At the hearing, the Board took no action concerning the prior lapsing of Manila School District but a motion was passed *381 rescinding its action of January 12, 1962, which attached the former Manila School District to the three elementary school districts. The Board of Supervisors then passed a motion attaching all of Manila School District to Snowflake Elementary School District No. 5. On April 1, 1963, the superintendent of schools filed a new transcript of boundaries in accordance with the March 25, 1963, order.
The Winslow Common School District No. 1 and Winslow High School District filed an application for writ of certiorari in the superior court on March 27, 1963, naming the Board of Supervisors as respondents and asking the superior court to declare the March 25, 1963, order of the Board of Supervisors void on the grounds that the Board was without jurisdiction to change its former order of January 12, 1962.

-------------------------

_DIRECTIONS_
In the passage on the Manila School District, swap "superintendent of schools" for "county school superintendent" and write out the text between "At the hearing, the" and "25, 1963, order.", inclusive. The material plays no part in this work.

_RAW DATA_
-------------------------

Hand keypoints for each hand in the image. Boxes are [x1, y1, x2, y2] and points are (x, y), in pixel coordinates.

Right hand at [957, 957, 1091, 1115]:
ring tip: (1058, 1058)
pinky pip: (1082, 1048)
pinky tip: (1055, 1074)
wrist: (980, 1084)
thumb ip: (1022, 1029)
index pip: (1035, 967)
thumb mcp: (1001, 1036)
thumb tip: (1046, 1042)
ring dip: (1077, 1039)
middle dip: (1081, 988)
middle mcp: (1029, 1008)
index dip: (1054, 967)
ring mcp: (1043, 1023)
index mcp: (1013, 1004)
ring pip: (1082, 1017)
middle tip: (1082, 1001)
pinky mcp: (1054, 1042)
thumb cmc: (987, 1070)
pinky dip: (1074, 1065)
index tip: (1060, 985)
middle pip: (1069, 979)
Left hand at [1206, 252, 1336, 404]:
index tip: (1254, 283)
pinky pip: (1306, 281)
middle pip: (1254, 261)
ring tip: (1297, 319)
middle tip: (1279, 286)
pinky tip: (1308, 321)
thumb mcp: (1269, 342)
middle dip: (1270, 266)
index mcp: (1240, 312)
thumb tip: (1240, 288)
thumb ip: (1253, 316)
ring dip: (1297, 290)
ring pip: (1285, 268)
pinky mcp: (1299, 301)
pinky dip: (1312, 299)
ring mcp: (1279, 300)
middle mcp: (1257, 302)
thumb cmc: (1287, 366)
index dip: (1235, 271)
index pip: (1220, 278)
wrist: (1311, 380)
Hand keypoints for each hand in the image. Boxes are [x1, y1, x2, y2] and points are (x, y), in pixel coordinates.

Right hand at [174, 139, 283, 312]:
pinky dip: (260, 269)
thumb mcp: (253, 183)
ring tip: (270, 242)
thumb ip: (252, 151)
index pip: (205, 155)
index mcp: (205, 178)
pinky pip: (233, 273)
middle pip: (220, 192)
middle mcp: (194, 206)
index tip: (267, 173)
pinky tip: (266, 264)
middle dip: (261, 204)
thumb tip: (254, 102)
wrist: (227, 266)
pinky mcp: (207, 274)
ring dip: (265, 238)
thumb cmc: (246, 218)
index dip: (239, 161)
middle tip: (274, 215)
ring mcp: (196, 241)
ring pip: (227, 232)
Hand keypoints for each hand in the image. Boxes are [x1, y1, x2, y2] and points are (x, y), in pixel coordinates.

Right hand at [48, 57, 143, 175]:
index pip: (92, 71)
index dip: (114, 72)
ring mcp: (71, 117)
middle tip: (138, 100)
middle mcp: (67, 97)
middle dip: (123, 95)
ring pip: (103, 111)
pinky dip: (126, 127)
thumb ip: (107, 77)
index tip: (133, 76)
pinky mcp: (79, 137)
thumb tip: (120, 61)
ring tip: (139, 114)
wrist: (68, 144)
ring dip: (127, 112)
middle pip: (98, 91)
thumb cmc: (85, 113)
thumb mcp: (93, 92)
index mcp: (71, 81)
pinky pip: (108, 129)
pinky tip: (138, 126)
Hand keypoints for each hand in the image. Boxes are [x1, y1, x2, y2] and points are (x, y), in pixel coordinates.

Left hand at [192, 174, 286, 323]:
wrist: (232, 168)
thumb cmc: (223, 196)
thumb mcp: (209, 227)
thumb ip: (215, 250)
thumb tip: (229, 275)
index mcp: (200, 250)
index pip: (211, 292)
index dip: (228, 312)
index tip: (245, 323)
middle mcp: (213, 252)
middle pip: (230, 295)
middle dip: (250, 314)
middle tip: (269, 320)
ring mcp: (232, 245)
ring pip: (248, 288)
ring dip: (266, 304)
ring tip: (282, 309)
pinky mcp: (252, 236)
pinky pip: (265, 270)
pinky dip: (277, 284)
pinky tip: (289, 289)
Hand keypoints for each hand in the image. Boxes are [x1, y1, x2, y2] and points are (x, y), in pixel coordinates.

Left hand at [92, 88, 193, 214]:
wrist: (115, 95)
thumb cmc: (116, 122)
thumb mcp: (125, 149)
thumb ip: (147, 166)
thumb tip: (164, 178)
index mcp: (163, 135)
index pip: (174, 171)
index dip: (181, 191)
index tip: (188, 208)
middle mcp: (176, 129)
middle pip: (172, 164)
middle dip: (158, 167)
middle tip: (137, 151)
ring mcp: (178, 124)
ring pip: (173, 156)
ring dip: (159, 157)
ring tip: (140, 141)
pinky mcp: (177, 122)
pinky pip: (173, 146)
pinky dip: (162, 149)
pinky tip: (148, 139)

-------------------------

_THE ANSWER_
At the hearing, the Board took no action concerning the prior lapsing of Manila School District but a motion was passed *381 rescinding its action of January 12, 1962, which attached the former Manila School District to the three elementary school districts. The Board of Supervisors then passed a motion attaching all of Manila School District to Snowflake Elementary School District No. 5. On April 1, 1963, the county school superintendent filed a new transcript of boundaries in accordance with the March 25, 1963, order.